Your task: Starting at the top of the rows and stopping after the line that has "Save and communicate", write those lines out again with "advertising" changed to "ads" and everything else left as it is. Leave the pictures out.

==*==

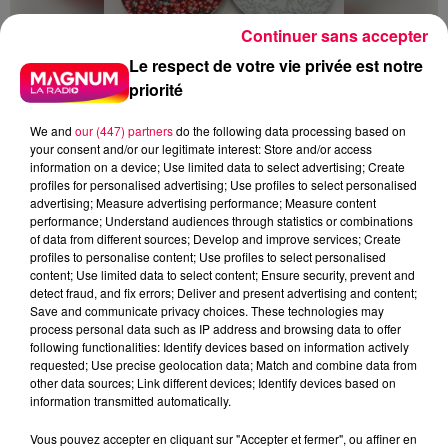
Continuer sans accepter
Le respect de votre vie privée est notre
priorité
We and
our (447) partners
do the following data processing based on
your consent and/or our legitimate interest: Store and/or access
information on a device; Use limited data to select advertising; Create
profiles for personalised advertising; Use profiles to select personalised
advertising; Measure advertising performance; Measure content
performance; Understand audiences through statistics or combinations
5 août 2026
of data from different sources; Develop and improve services; Create
Des assiettes Linvosges rappelées pour
profiles to personalise content; Use profiles to select personalised
excès de plomb
content; Use limited data to select content; Ensure security, prevent and
detect fraud, and fix errors; Deliver and present advertising and content;
Du plomb a été détecté dans deux assiettes en
Save and communicate privacy choices. These technologies may
céramique vendues entre 2020 et 2022 par Linvosges.
process personal data such as IP address and browsing data to offer
following functionalities: Identify devices based on information actively
requested; Use precise geolocation data; Match and combine data from
other data sources; Link different devices; Identify devices based on
information transmitted automatically.
Vous pouvez accepter en cliquant sur "Accepter et fermer", ou affiner en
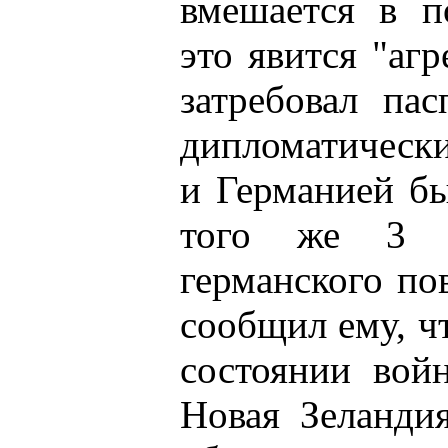
вмешается в п
это явится "аг
затребовал па
дипломатическ
и Германией бы
того же 3 с
германского по
сообщил ему, ч
состоянии вой
Новая Зеланди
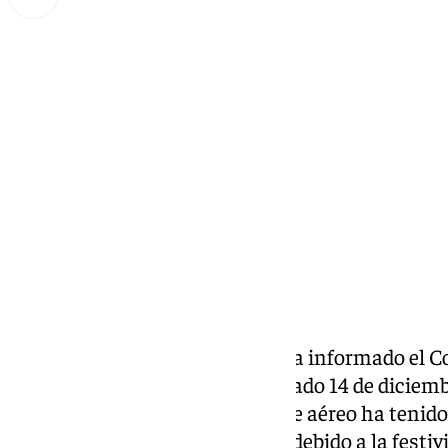
Lynx Devs
sábado, 14 diciembre 2024, 15:00
Compartir:
Un hombre de 49 años, según ha informado el C
de Málaga, ha fallecido este sábado 14 de diciem
en Vélez-Málaga. Este accidente aéreo ha tenido
en el aeródromo de la Axarquía debido a la festivi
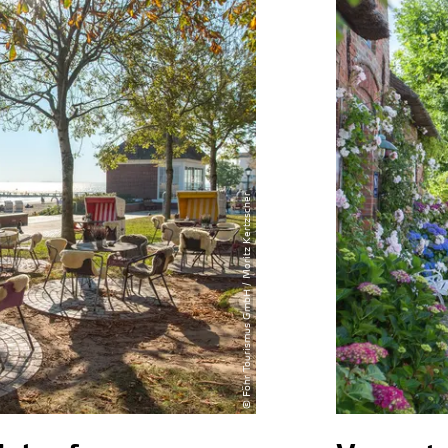
© Föhr Tourismus GmbH / Moritz Kertzscher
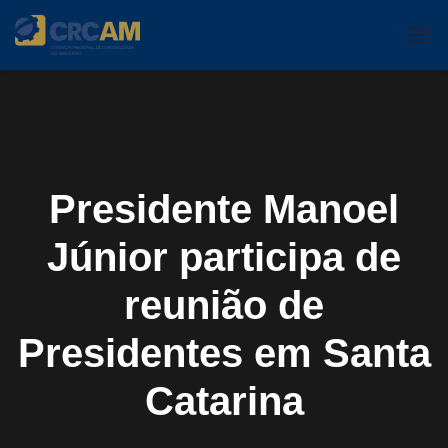
Presidente Manoel
Júnior participa de
reunião de
Presidentes em Santa
Catarina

==*==

Task output:
Continuer sans accepter
Le respect de votre vie privée est notre
priorité
We and
our (447) partners
do the following data processing based on
your consent and/or our legitimate interest: Store and/or access
information on a device; Use limited data to select ads; Create
profiles for personalised ads; Use profiles to select personalised
ads; Measure ads performance; Measure content
performance; Understand audiences through statistics or combinations
5 août 2026
of data from different sources; Develop and improve services; Create
Des assiettes Linvosges rappelées pour
profiles to personalise content; Use profiles to select personalised
excès de plomb
content; Use limited data to select content; Ensure security, prevent and
detect fraud, and fix errors; Deliver and present ads and content;
Du plomb a été détecté dans deux assiettes en
Save and communicate privacy choices. These technologies may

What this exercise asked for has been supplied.